Historic photos show early Alaska
The earliest photo in the Alaska state archives is from 1868, a year after the United States purchased Alaska from Russia. The photo is a landscape of Sitka, and is one of many taken by Eadweard Muybridge, a photographer who was hired by the government to travel with a party inspecting Alaska’s military posts and harbors.
The oldest known photograph of Alaska, however, is not in the state archives. It is part of the University of California Berkeley’s Bancroft Library collection, and was taken by Charles Ryder, a photographer who traveled through Alaska two years prior, in 1866, as part of a Western Union expedition evaluating the possibility of a polar telegraph line.
Ryder’s earliest photo shows three people standing in front of a wooden building, possibly a store because of a sign on top.
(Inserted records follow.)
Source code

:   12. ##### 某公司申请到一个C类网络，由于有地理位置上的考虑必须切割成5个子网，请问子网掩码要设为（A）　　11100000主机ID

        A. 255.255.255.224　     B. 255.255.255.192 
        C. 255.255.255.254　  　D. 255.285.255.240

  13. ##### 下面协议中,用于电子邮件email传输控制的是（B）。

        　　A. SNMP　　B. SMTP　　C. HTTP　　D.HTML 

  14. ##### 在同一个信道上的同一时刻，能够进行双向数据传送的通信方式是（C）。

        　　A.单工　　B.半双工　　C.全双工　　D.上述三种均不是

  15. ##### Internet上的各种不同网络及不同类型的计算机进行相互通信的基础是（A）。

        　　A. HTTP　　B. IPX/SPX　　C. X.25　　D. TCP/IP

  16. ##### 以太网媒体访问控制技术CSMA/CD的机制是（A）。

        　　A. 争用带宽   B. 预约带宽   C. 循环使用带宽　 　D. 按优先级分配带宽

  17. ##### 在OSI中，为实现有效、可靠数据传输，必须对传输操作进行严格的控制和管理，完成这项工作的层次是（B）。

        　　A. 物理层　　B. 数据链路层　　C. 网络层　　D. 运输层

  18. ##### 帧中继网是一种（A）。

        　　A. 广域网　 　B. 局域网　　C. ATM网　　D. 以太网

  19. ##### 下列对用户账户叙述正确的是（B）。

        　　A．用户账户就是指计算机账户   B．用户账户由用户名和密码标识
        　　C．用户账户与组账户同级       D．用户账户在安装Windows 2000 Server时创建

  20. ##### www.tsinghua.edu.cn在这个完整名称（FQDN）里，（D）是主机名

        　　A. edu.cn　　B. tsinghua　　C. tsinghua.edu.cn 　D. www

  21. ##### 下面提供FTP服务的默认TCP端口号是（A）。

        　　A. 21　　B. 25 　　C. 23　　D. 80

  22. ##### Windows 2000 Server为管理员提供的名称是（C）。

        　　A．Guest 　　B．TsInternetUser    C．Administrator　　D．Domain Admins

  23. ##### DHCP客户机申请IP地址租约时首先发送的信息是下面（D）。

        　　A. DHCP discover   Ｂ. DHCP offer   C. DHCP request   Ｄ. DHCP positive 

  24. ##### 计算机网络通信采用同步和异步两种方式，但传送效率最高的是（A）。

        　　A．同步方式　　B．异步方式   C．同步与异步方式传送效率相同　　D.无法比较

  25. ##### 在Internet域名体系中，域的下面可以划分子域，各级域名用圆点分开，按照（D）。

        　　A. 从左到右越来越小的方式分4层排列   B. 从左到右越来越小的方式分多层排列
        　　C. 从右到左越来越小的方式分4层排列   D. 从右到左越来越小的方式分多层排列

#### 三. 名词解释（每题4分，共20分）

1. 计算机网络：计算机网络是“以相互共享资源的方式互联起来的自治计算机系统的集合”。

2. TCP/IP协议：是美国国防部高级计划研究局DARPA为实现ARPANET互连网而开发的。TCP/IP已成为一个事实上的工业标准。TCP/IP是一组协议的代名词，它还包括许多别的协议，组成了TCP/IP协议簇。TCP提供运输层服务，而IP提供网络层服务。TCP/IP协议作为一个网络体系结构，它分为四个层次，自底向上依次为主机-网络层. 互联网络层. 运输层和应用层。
In the background, an impressive Alaskan mountain rises from the ocean where a sailing vessel sits.
Jim Simard, head of the Alaska State Library Historical Collection, notes it’s difficult to call anything the oldest, and an older photograph could turn up at any time.
“It seems almost certain to me in a Russian archive somewhere there’s some Russian photography that predates that stuff, though we’ve never seen it and that’s only speculation,” Simard says.
Early photography plays an important role as a record of Alaska’s history, Simard says, but he adds that many of the early photos are also simply good pictures.
“I’m also a photographer and I can’t help looking at these early photographs for their own quality. A lot of them are spectacularly beautiful…and especially in light of the evolving technology of the day,” Simard says.